Le parc, dont la création a coûté 40 millions d'euros, est porté par des actionnaires privés, au premier rang desquels Media Participation, la société qui détient notamment les éditions Dupuis, mais aussi par Bpi France. La région Paca le subventionne à hauteur de 600.000 euros.

Quarante millions d'euros supplémentaires doivent être injectés dans les 6 ans à venir, pour doubler la surface du parc et lui offrir de nouvelles attractions. Pour son ouverture le 16 juin, le parc en comptera 12, des manèges pour les plus petits aux classiques montagnes russes en passant par les animations numériques en 3D.

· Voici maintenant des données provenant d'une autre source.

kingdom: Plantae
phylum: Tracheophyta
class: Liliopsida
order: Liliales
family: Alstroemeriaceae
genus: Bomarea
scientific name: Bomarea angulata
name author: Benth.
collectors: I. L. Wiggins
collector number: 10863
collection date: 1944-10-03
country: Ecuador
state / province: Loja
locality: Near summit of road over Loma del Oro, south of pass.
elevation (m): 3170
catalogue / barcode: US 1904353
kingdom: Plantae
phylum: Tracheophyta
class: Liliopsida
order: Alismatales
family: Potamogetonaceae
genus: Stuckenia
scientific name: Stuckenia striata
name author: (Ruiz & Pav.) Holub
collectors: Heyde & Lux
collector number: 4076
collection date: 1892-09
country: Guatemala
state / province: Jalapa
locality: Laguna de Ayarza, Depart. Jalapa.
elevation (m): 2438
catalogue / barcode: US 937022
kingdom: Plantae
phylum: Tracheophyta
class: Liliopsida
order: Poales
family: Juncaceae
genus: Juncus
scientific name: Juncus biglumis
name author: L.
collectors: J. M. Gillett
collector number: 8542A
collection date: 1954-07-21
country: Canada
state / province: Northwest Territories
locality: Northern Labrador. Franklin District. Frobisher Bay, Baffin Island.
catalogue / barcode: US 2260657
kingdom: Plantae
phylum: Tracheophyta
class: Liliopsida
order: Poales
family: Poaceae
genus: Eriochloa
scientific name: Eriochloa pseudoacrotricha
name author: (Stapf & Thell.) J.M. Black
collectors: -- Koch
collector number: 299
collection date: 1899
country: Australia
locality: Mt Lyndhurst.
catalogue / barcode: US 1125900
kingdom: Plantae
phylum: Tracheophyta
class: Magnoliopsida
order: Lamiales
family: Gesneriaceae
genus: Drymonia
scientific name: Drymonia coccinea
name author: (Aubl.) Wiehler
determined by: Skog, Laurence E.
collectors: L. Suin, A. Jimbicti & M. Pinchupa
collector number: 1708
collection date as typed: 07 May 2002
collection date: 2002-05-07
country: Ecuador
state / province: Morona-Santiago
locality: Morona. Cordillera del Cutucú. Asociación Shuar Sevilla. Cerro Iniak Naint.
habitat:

Dans un univers rouge et jaune très années 1950, avec des food-trucks dans de vieux camions Citroën, ou des stations-essences vintage, les hôtes et hôtesses d'accueil portent tous le costume du célèbre petit groom. Le parc emploie quelque 250 personnes, la plupart en CDD pour la saison.

Les 6 restaurants et 8 boutiques, de taille modeste, relient les attractions. "On a parlé de Disneyland du Sud, mais c'était un peu exagéré", reconnaît le chargé de communication du parc, Sébastien Célimon.

"C'est plutôt une startup, on n'a même pas de bureau ni de secrétaire", sourit Daniel Bulliard. "Dans six-sept ans on vise le million d'entrées par an", assure-t-il: "Quand j'ai ouvert le Futuroscope en 1987, on a fait 225.000 entrées. 30 ans plus tard c'est plus de 2 millions!".

L'entrée du parc coûtera 32 euros par adulte et 25 par enfant.